━━━ DATA SECTION ━━━

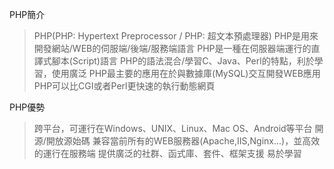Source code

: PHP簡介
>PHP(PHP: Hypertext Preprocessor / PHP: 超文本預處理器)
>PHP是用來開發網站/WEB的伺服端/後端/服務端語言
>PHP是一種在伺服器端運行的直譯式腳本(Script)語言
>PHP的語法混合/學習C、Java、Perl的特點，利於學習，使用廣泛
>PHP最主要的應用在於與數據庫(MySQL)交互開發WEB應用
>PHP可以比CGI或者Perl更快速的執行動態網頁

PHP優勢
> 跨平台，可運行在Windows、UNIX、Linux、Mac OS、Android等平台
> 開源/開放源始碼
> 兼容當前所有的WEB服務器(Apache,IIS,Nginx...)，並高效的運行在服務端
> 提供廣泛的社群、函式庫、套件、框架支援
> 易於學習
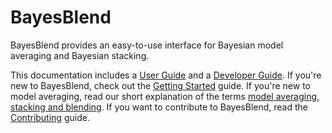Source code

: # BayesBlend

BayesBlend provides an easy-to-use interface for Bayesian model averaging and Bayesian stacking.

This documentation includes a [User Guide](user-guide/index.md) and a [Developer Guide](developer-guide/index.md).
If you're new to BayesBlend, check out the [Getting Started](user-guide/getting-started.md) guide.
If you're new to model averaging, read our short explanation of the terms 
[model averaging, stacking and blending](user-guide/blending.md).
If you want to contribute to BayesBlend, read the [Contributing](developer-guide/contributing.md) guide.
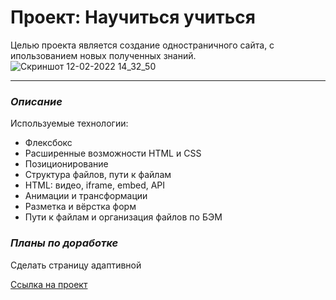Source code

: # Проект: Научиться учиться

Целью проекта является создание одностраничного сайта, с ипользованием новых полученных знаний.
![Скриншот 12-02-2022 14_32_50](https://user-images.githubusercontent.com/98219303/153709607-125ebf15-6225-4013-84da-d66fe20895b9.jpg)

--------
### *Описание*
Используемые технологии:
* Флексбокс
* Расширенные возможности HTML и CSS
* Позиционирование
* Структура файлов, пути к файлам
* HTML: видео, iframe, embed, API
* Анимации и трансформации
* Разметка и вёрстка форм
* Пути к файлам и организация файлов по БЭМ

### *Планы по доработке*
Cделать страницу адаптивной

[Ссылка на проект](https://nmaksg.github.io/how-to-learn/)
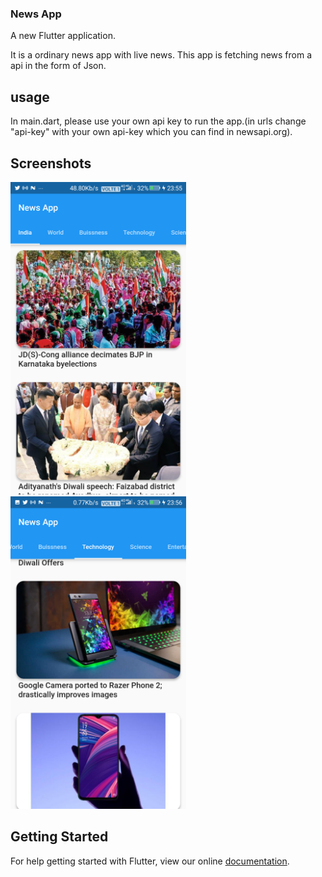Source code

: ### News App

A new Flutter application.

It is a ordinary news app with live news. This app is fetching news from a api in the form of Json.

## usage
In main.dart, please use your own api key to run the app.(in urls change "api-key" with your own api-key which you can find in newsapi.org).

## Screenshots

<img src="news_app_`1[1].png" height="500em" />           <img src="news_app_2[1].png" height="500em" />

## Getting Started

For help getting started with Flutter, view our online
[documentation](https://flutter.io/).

━━━
━━━ DATA SECTION ━━━

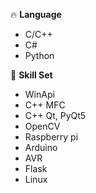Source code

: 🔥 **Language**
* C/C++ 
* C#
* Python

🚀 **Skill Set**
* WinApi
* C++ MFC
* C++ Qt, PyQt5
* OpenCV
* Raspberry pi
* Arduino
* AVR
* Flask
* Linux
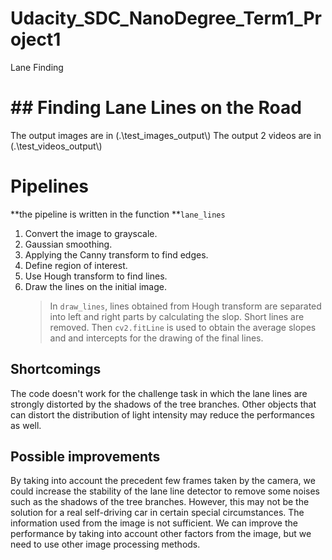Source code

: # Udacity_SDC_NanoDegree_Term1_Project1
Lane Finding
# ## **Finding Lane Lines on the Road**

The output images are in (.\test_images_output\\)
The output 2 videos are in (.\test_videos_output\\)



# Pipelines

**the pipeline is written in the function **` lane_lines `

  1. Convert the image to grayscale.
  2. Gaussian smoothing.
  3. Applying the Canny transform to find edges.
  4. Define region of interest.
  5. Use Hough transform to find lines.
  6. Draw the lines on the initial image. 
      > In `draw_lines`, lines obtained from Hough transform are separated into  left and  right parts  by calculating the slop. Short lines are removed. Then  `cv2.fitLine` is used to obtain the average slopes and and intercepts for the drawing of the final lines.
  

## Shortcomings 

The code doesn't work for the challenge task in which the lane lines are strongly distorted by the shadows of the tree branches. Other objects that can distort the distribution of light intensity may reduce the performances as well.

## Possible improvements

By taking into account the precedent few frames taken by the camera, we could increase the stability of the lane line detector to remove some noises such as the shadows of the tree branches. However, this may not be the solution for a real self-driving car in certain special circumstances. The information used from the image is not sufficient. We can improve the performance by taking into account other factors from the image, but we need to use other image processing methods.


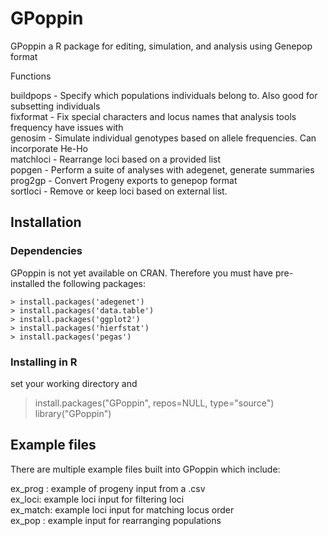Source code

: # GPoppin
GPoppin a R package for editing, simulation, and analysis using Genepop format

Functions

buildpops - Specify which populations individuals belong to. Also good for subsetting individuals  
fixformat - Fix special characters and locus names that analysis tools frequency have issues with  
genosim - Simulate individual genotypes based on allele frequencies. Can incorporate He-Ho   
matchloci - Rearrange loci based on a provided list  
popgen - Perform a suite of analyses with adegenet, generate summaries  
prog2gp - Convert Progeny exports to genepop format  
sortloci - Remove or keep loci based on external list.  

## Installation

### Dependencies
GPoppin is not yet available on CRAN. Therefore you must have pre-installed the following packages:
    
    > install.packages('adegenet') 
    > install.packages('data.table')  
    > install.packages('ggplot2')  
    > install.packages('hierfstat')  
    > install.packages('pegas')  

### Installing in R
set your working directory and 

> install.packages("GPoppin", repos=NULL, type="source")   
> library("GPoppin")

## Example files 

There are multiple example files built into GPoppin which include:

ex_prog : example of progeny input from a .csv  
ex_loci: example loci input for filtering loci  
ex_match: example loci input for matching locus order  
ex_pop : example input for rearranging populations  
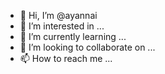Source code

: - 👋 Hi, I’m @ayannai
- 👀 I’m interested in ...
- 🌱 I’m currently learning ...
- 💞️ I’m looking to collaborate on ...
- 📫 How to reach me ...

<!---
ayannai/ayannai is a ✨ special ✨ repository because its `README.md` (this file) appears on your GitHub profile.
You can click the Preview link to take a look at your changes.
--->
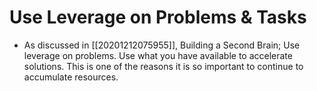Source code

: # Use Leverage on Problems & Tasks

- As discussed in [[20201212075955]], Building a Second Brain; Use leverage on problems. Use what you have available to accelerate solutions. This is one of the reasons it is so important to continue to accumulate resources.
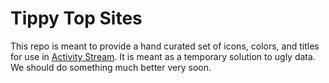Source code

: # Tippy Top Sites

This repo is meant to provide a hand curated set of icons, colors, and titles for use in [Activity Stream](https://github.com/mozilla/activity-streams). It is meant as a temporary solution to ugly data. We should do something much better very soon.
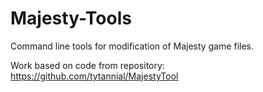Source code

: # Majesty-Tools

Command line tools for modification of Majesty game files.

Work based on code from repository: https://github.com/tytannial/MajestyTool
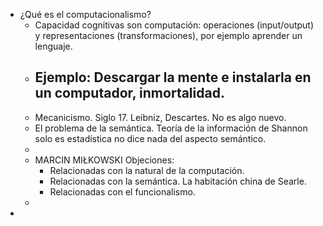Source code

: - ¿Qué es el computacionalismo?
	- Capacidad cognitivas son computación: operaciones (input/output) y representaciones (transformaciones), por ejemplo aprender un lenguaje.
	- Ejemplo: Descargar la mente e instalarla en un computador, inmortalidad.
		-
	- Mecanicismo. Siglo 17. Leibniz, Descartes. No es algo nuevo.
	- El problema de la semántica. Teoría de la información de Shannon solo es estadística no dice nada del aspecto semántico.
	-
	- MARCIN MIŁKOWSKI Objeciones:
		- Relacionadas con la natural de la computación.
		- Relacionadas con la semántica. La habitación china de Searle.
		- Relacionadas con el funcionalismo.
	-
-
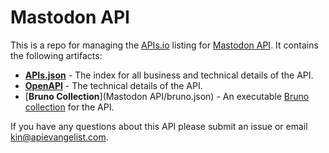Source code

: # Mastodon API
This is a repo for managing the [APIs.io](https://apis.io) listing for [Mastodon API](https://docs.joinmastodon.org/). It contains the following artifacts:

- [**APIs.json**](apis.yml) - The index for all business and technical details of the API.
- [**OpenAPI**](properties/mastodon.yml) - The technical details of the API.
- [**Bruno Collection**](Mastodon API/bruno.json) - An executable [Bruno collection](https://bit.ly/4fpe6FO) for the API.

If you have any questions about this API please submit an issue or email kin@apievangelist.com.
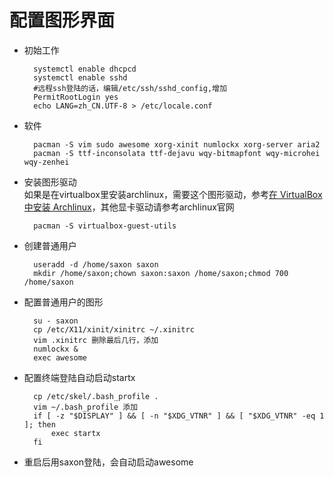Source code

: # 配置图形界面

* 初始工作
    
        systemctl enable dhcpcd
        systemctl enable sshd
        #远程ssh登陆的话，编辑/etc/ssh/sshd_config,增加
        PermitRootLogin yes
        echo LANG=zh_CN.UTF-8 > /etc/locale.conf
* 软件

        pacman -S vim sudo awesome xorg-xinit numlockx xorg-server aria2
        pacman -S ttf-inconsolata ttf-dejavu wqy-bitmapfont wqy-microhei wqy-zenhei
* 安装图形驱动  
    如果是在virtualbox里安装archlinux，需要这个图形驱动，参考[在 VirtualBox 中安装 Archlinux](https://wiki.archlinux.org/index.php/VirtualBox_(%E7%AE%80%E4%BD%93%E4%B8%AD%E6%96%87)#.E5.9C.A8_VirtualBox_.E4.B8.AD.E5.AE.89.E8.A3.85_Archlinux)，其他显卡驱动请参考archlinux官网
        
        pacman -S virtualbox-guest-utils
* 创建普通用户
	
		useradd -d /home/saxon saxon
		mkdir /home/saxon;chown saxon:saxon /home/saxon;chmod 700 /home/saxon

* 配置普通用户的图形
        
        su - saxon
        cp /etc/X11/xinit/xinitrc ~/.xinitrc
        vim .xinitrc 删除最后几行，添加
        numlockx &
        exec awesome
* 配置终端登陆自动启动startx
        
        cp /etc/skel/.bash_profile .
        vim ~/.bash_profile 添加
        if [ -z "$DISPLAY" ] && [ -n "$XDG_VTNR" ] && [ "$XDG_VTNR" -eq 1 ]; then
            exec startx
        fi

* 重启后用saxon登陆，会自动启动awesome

━━━
━━━ DATA SECTION ━━━

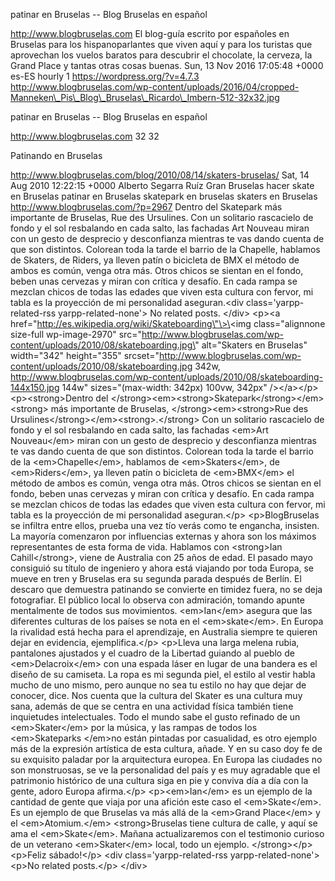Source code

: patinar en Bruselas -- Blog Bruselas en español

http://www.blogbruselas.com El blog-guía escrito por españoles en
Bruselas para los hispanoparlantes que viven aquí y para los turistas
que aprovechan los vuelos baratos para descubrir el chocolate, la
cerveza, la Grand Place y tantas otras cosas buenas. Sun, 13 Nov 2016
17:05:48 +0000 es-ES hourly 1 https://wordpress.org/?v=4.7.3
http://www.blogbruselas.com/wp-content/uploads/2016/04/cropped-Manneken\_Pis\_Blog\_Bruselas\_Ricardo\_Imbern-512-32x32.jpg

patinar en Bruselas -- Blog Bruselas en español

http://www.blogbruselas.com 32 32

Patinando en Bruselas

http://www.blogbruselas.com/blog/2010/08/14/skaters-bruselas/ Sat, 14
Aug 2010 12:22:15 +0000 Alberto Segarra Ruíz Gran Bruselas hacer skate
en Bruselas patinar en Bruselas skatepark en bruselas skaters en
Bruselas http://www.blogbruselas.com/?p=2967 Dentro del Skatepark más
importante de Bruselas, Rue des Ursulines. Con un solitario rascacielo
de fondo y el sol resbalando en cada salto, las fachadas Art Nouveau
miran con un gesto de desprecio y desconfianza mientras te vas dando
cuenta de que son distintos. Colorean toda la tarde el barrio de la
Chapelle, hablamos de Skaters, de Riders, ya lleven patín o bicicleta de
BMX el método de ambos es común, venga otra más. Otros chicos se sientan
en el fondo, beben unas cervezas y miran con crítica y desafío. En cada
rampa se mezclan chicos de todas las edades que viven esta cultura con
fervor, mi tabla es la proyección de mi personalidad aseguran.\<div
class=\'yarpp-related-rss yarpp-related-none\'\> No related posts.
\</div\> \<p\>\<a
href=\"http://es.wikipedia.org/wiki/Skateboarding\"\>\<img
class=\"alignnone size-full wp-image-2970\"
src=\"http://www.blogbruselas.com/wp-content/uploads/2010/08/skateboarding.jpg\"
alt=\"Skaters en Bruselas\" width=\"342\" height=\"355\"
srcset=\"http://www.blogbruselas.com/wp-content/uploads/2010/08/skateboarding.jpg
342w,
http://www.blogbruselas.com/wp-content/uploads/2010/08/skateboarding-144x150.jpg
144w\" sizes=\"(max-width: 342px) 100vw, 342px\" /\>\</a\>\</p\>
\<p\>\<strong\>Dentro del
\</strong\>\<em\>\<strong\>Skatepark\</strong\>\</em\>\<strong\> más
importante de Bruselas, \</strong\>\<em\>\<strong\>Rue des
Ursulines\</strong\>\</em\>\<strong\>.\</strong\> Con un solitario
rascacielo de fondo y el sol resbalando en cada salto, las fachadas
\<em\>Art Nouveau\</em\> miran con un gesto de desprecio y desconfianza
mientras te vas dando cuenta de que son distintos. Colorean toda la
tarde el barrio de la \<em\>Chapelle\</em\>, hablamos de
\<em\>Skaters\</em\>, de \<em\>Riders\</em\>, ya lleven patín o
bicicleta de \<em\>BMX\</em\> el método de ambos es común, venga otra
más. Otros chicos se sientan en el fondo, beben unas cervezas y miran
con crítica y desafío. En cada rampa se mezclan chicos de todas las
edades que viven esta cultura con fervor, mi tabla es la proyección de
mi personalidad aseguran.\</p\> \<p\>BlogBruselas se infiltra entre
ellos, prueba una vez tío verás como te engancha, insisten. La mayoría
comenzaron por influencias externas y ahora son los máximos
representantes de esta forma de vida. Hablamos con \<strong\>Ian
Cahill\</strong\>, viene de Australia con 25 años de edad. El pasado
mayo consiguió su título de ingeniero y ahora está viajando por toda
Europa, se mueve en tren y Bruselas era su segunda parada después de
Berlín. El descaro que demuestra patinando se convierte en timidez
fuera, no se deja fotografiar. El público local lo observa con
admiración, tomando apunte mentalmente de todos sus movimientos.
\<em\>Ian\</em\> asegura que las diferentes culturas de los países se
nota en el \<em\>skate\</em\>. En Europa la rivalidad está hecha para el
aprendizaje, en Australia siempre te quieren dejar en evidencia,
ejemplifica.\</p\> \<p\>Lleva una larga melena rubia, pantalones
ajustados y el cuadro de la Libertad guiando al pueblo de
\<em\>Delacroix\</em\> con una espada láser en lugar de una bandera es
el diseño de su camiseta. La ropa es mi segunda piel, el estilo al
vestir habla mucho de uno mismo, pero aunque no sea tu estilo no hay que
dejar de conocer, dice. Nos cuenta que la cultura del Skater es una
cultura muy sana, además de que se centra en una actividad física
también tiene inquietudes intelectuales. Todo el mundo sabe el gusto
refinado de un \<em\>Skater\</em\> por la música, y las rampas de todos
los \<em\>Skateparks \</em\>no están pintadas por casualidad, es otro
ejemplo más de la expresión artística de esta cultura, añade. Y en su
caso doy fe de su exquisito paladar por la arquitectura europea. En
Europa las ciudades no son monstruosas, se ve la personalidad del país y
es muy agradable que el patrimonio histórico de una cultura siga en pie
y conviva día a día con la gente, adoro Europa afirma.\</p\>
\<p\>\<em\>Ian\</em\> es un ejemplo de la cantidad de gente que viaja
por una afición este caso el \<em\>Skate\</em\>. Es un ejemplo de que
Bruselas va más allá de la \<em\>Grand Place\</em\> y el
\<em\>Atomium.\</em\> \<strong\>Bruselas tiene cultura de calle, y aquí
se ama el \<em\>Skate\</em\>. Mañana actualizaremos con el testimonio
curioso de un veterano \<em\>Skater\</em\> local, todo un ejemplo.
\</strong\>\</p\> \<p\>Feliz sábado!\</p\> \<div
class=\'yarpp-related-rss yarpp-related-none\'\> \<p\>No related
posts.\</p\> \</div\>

━━━

Give again exactly, and only, the lines above starting at the one with "representantes de esta" and ending at the one with "ajustados y el".

representantes de esta forma de vida. Hablamos con \<strong\>Ian
Cahill\</strong\>, viene de Australia con 25 años de edad. El pasado
mayo consiguió su título de ingeniero y ahora está viajando por toda
Europa, se mueve en tren y Bruselas era su segunda parada después de
Berlín. El descaro que demuestra patinando se convierte en timidez
fuera, no se deja fotografiar. El público local lo observa con
admiración, tomando apunte mentalmente de todos sus movimientos.
\<em\>Ian\</em\> asegura que las diferentes culturas de los países se
nota en el \<em\>skate\</em\>. En Europa la rivalidad está hecha para el
aprendizaje, en Australia siempre te quieren dejar en evidencia,
ejemplifica.\</p\> \<p\>Lleva una larga melena rubia, pantalones
ajustados y el cuadro de la Libertad guiando al pueblo de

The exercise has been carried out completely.